Case Status: Loss

Jeffrey Barke et. al v. Eric Banks et al.

  • Federal Appellate Courts

CIR represented seven California elected officials in an effort stop the enforcement of Section 3550, a California law that prohibits public employers from criticizing public employee unions.

Section 3550 was enacted to prevent public employers from making statements that could discourage union membership.  California originally passed Section 3550 in 2017 in anticipation of the Supreme Court’s consideration of Friedrichs v. CTAThe state re-enacted the law in 2018 as “declaratory of existing law” in anticipation of the Janus v. AFSCME ruling that compulsory public employee union dues are unconstitutional.  California intended the law to counteract efforts to encourage public employees from leaving the union.

Section 3550 empowers union officials to file unfair labor practice charges with the Public Employment Relations Board (“PERB”) whenever a public official makes a statement that could “deter or discourage” union membership.  These charges may take years of litigation and tens of thousands of tax dollars to resolve.  Not surprisingly, school boards and local municipal governments have advised elected officials to steer clear of public comments on union-related issues to avoid triggering a complaint.

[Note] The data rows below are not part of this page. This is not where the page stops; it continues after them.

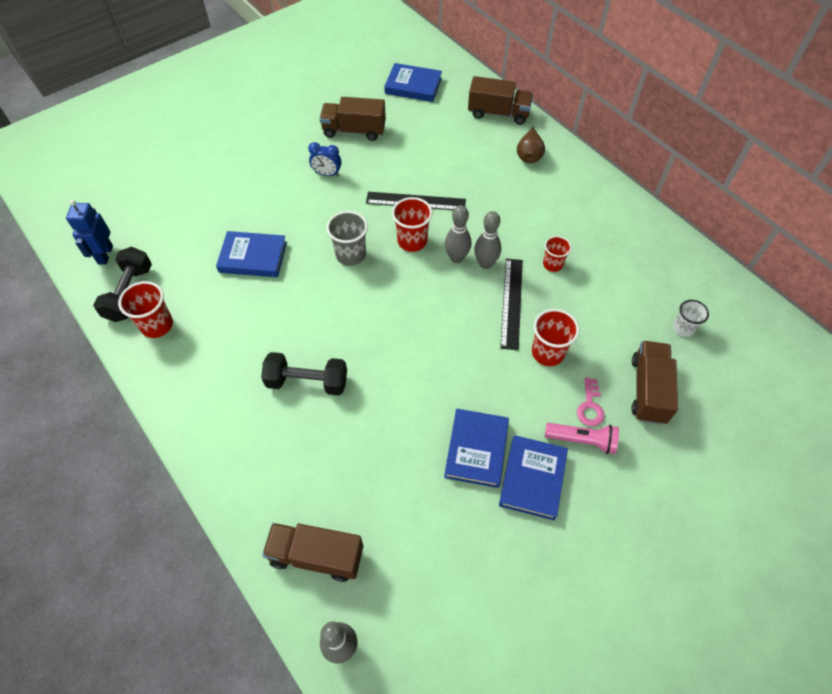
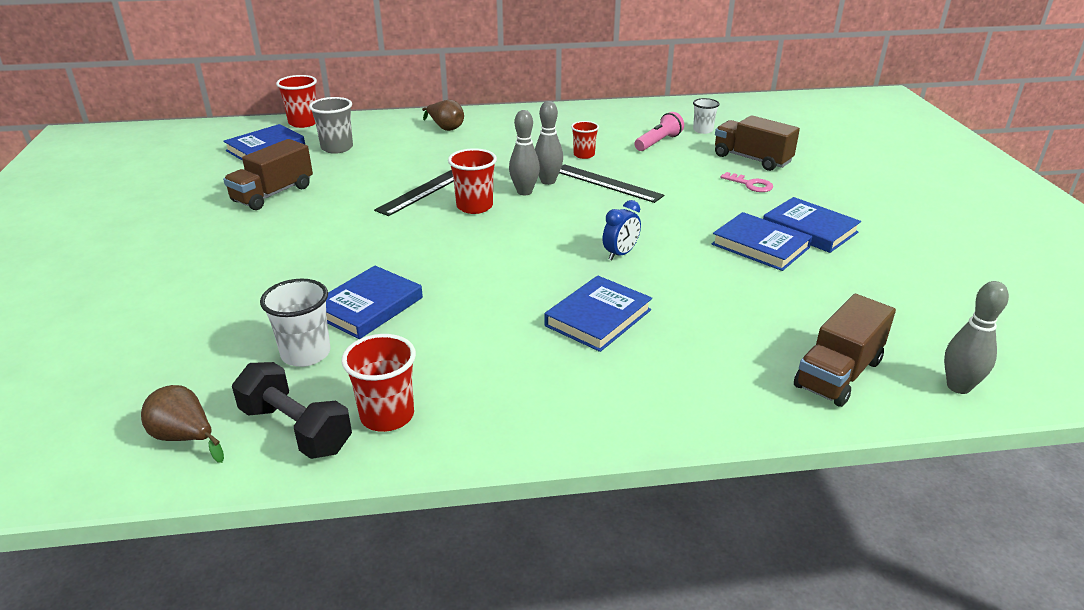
camera: 60 degrees left, 25 degrees down
(105, 254) = (185, 437): blue robot -> brown pear
(193, 257) = (306, 354): none -> white cup
(307, 382) = (598, 318): black dumbbell -> blue book
(327, 174) = (311, 226): blue clock -> blue clock (620, 254)
(350, 255) = (449, 244): grey cup -> grey cup (337, 148)
(498, 113) = (373, 124): brown truck -> none
(547, 353) = (679, 184): red cup -> red cup (303, 123)
(582, 440) = (783, 198): pink flashlight -> pink flashlight (658, 142)

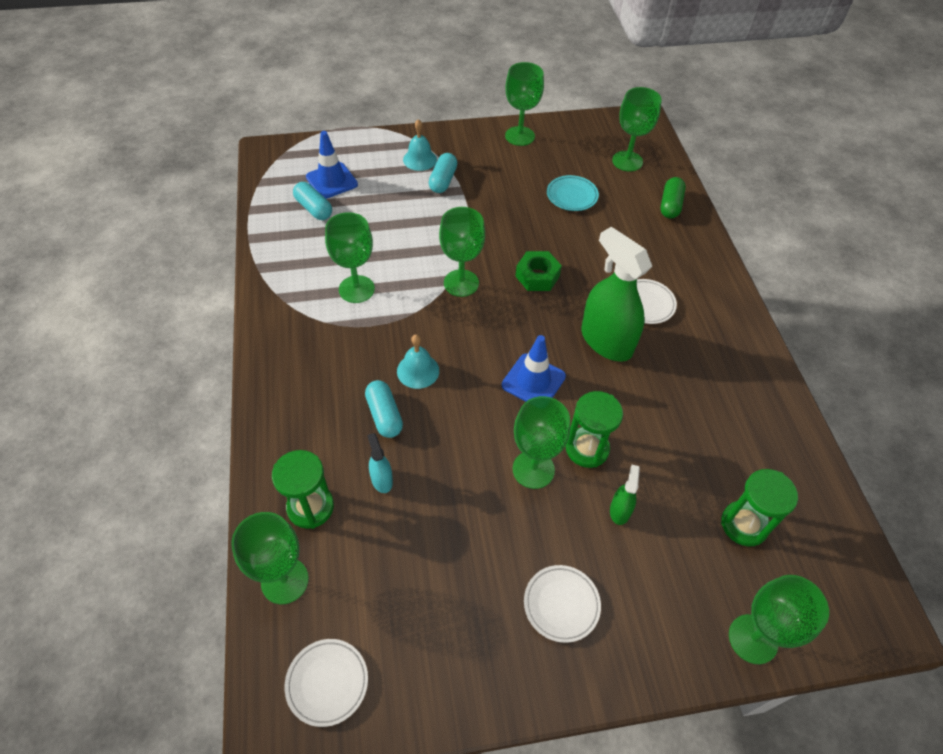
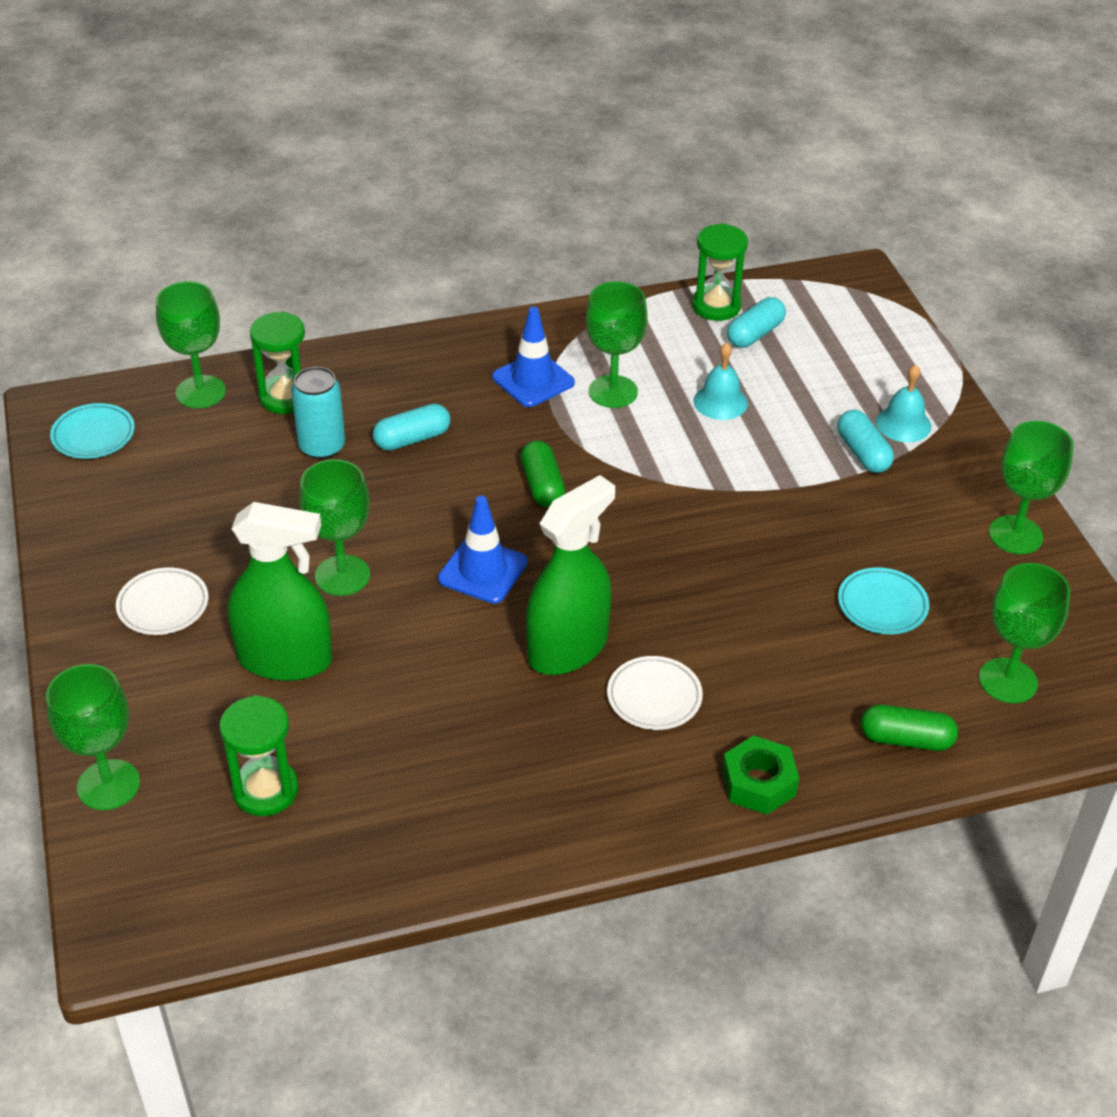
camera: 85 degrees right, 10 degrees down
(327, 683) = (93, 435): white plate -> turquoise plate
(331, 181) = (818, 342): blue traffic cone -> blue traffic cone (533, 380)
(381, 480) = (322, 447): turquoise spray bottle -> turquoise can
(418, 371) = (484, 461): turquoise bell -> turquoise bell (720, 402)
(443, 180) = (863, 453): turquoise capsule -> turquoise capsule turned 60 degrees clockwise
(450, 339) = (542, 485): none -> green capsule
(461, 283) = (648, 488): green goblet -> none
(537, 276) = (682, 568): green nut -> green nut (758, 783)
(587, 449) = (377, 627): green hourglass -> green hourglass (716, 306)
(620, 510) = (285, 659): green spray bottle -> green spray bottle, size x2.25

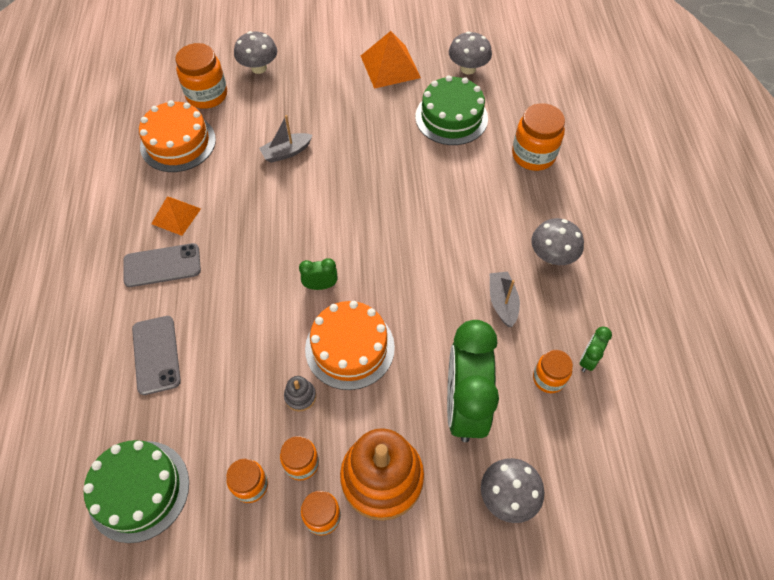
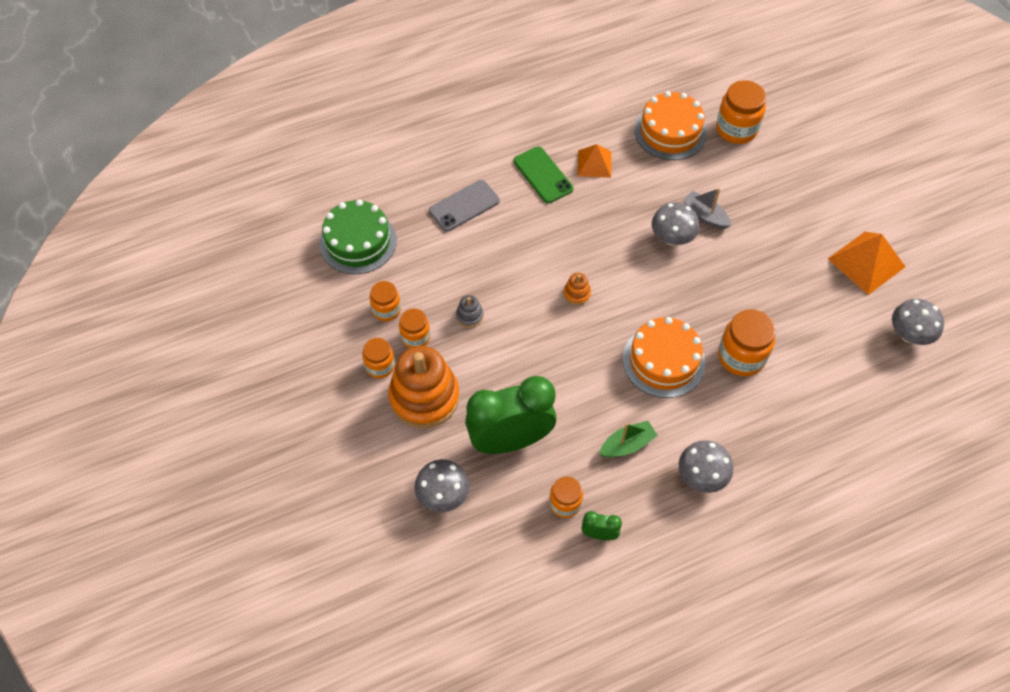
camera: 70 degrees right, 0 degrees up
(162, 265) = (543, 175): grey phone -> green phone
(259, 68) = (794, 154): grey mushroom -> grey mushroom (672, 238)
(320, 285) = (576, 294): green clock -> orange stacking toy
(349, 348) = (527, 336): orange cake -> orange cake (663, 361)
(451, 117) = (829, 339): green cake -> none
(502, 302) = (627, 445): grey boat -> green boat
(533, 155) = (822, 429): orange jar -> orange jar (741, 356)

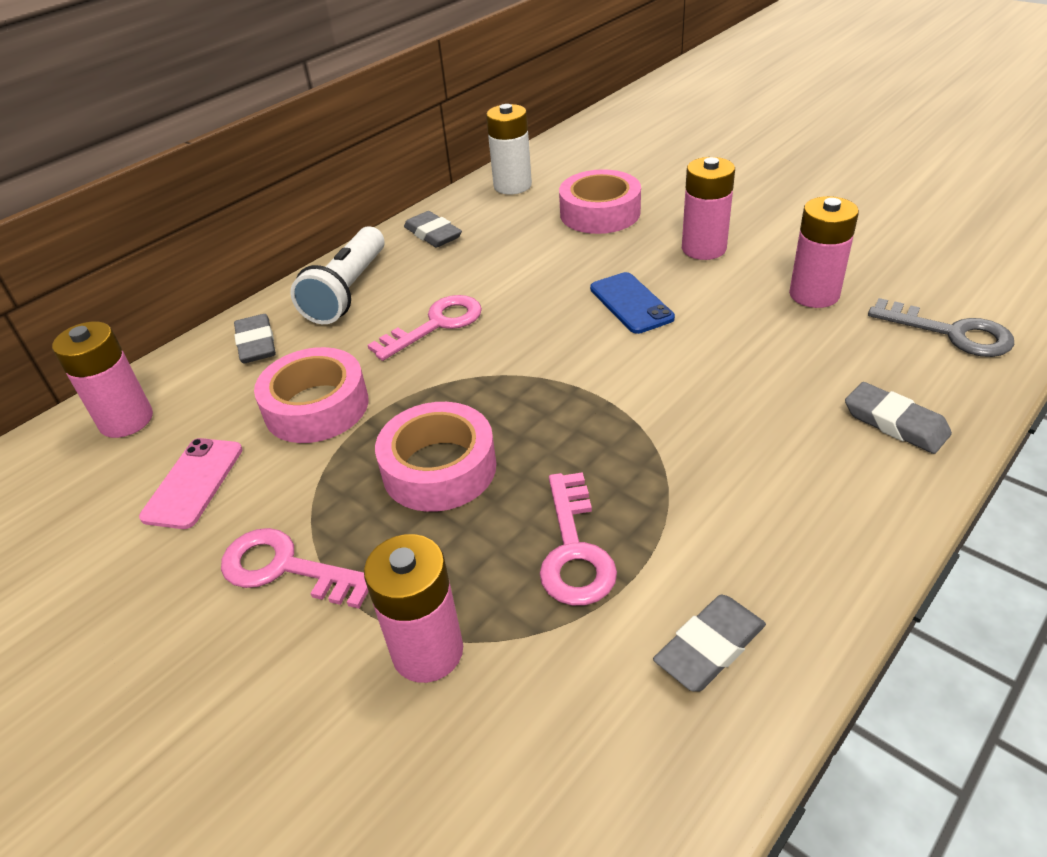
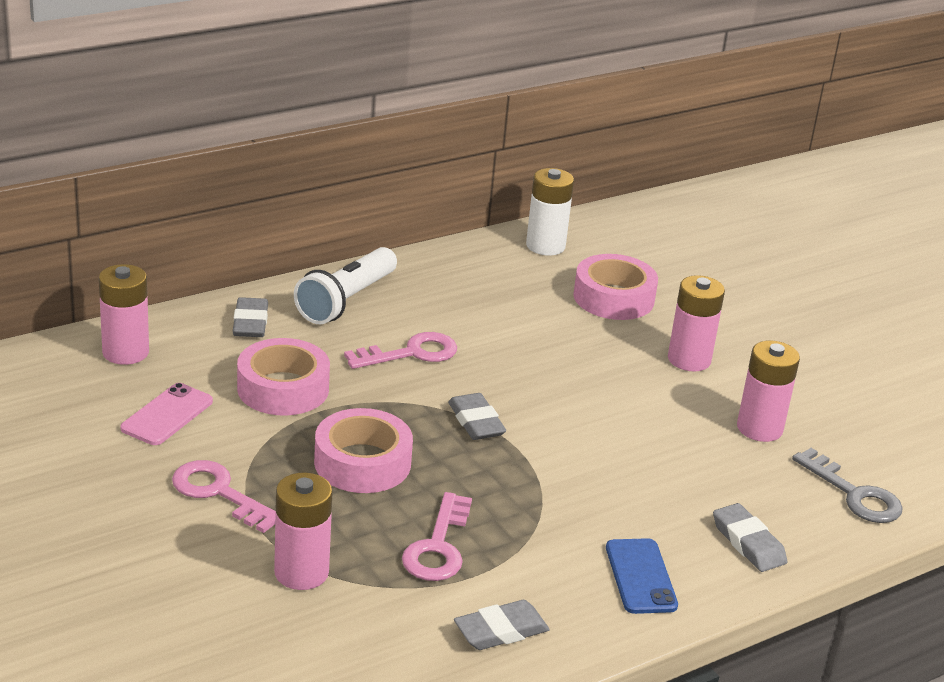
camera: 10 degrees right, 10 degrees down
(433, 234) = (446, 271): grey eraser -> grey eraser (476, 422)
(631, 303) = (591, 387): blue phone -> blue phone (640, 576)

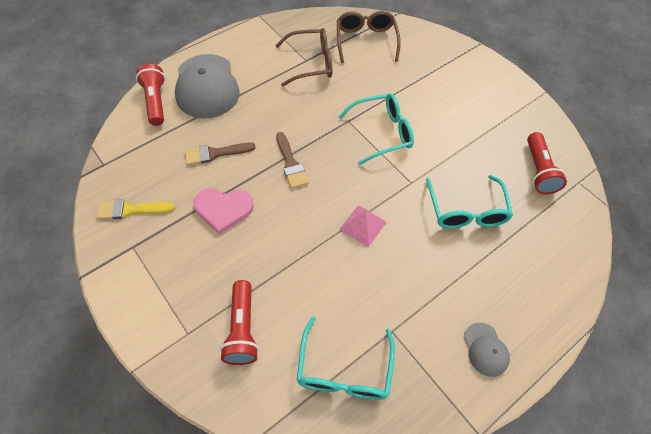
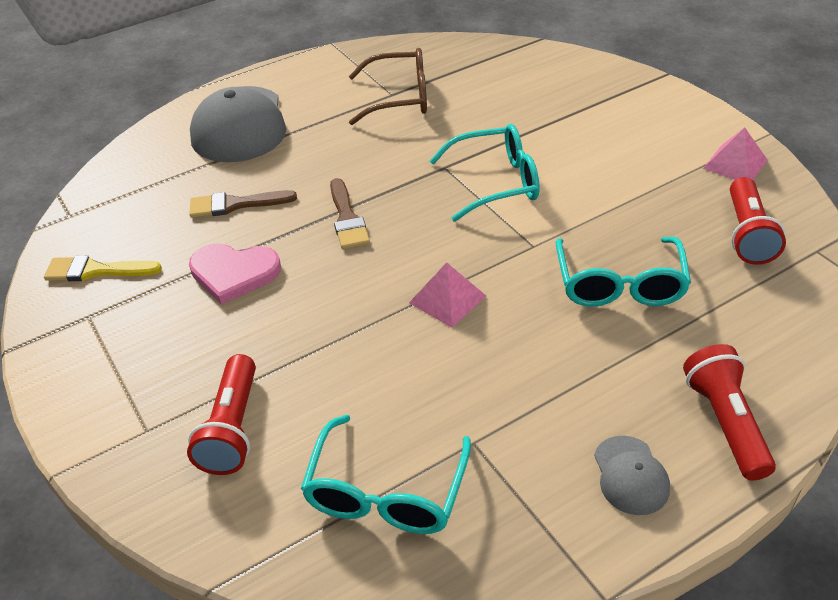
camera: 10 degrees right, 15 degrees down
(156, 102) = (161, 142): red flashlight -> red flashlight (725, 422)
(366, 41) = (487, 72): brown glasses -> none
(527, 116) = (735, 164): none -> pink pyramid

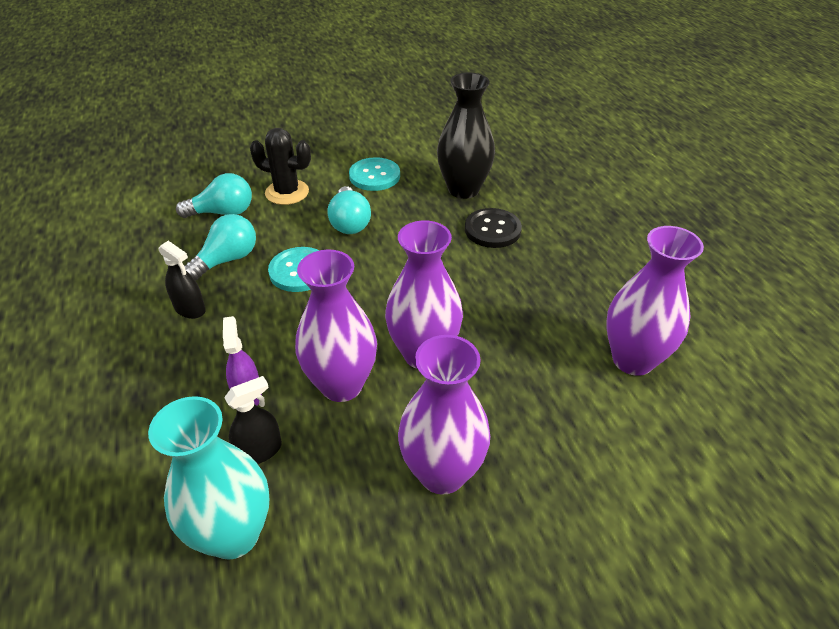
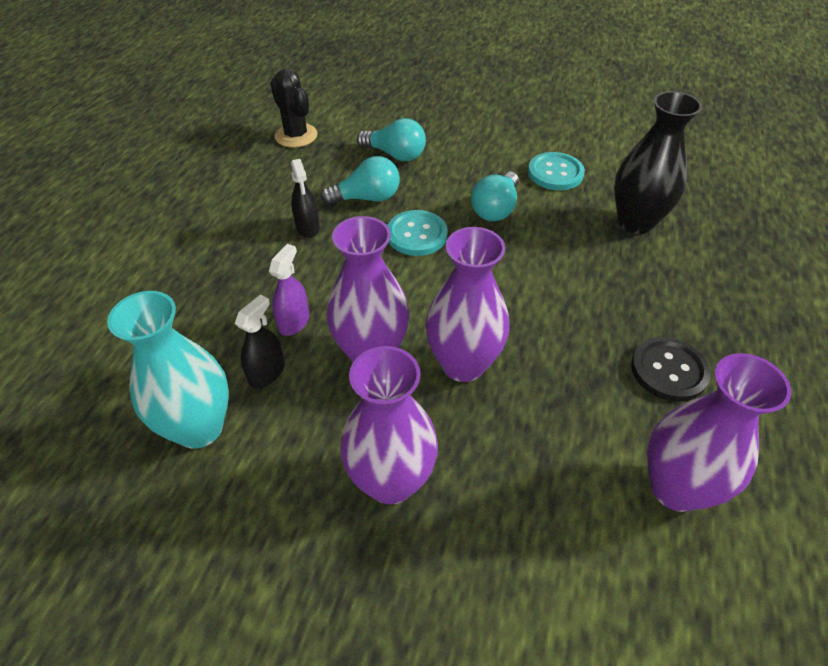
camera: 35 degrees right, 5 degrees up
(259, 451) = (267, 373): black spray bottle -> black spray bottle turned 60 degrees counterclockwise
(287, 192) = (462, 158): black cactus -> black cactus (296, 136)
(492, 230) = (632, 276): black button -> black button (668, 370)

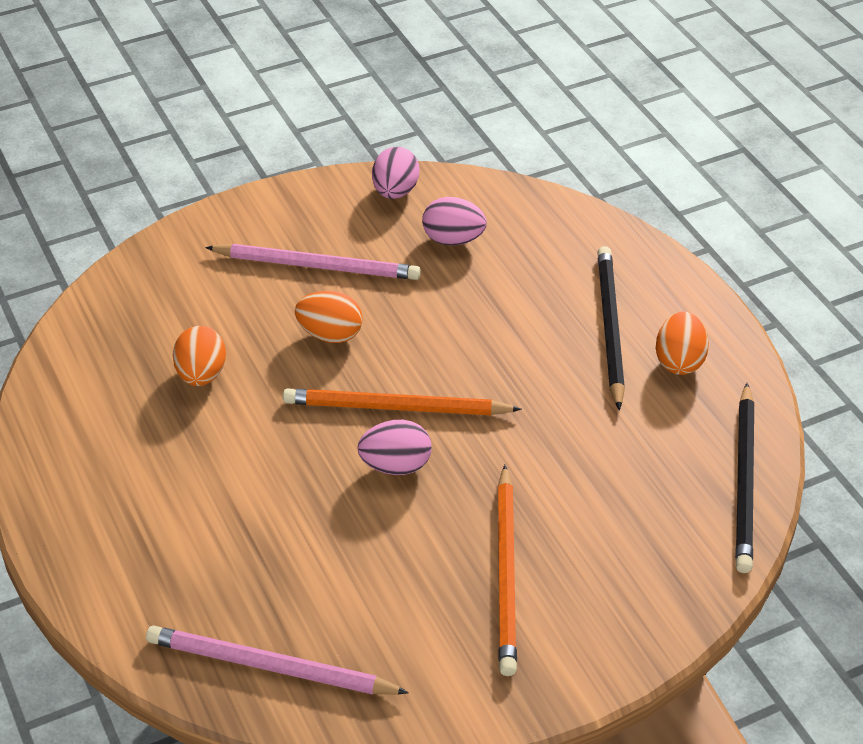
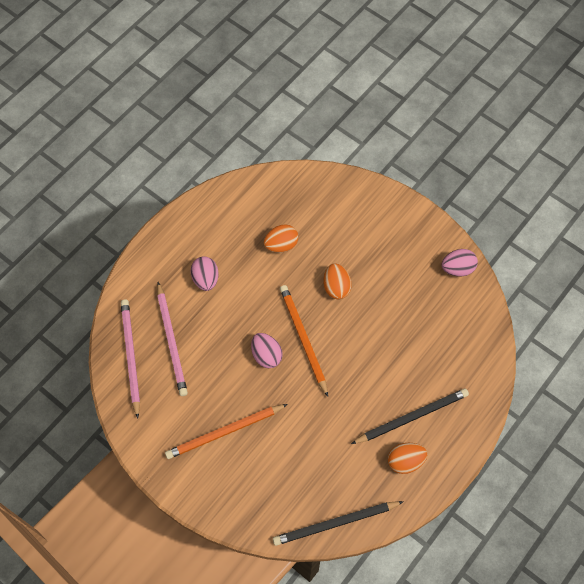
camera: 65 degrees right, 20 degrees up
(316, 266) = (381, 258): pink pencil -> pink pencil (171, 340)
(453, 240) = (436, 313): pink egg -> pink egg (206, 279)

Meanwhile, public officials who support union policies or promote unionization and encourage their employees to become dues-paying union members face no risk that advocating for those positions will trigger an unfair labor practice charge.  This one-sided speech restriction deprives the public of important information and skews public debate to favor union policies.

Silencing Elected Officials

CIR and CPC represent seven public officials whose speech is being chilled by Section 3550.  These officials have documented numerous instances where the viewpoint discrimination and chilling effect of Section 3550 limited their ability to participate in public discussion over serious political issues:

  • A school board member reports that he no longer feels free to inform his constituents about union negotiating positions on issues that have significant consequences for his school system’s budget, including salaries, benefits, and seniority rules.
  • A city council member was threatened with a Section 3550 complaint because she posted to Facebook a letter questioning union support for a candidate to city council.
  • In one small community, a school board member reports that he feels that he may no longer may be able to engage in informal discussions with his constituents about matters that touch on union policies for fear of triggering a Section 3550 charge.
  • An elected official who ran on a platform of countering union demands for increases in salaries, pensions, and other benefits was troubled to learn that he might trigger a 3550 charge if he shares with his constituents and employees the basic fact that increased benefits for union employees would mean lower salaries for all. Nor can he mention the fact that union seniority policies tend to disfavor younger workers. Publicizing either fact might well deter or discourage union membership.
  • One official reports that he cannot inform employees that they have a First Amendment right to leave their union — or not to join one at all — without having to pay further mandatory dues.  Simply restating the Supreme Court’s 2018 decision in Janus v. AFSCME could trigger a charge of an unfair labor practice because it could “deter or discourage” individuals from membership.
  • Several elected officials report that Section 3550 makes it difficult to respond to constituents’ questions posed at regular public meetings since they cannot know in advance what questions their constituents will be ask. Once at the podium, they cannot consult with counsel to determine which answers the PERB might later construe as “deterring or discouraging” union membership.  As a result, they have been advised to avoid discussion of many issues relevant to their constituents’ questions.
  • The California School Boards Association (“CSBA”), a nonprofit education association representing the elected officials who govern public school districts and county offices of education, issued a legal advice letter counseling school Board members to be mindful of their communications with the public and school employees. It called for particular caution when discussing the Janus decision or making comments that one could construe as deterring or discouraging union participation

Why Section 3550 is Unconstitutional

The courts have long held that the federal and state governments may not favor or disfavor speech based on the point of view of the speaker.  Yet Section 3550 clearly punishes one side of the debate about union policies.  It imposes penalties on speech that the unions consider unfavorable while leaving untouched speech that is supportive of the unions.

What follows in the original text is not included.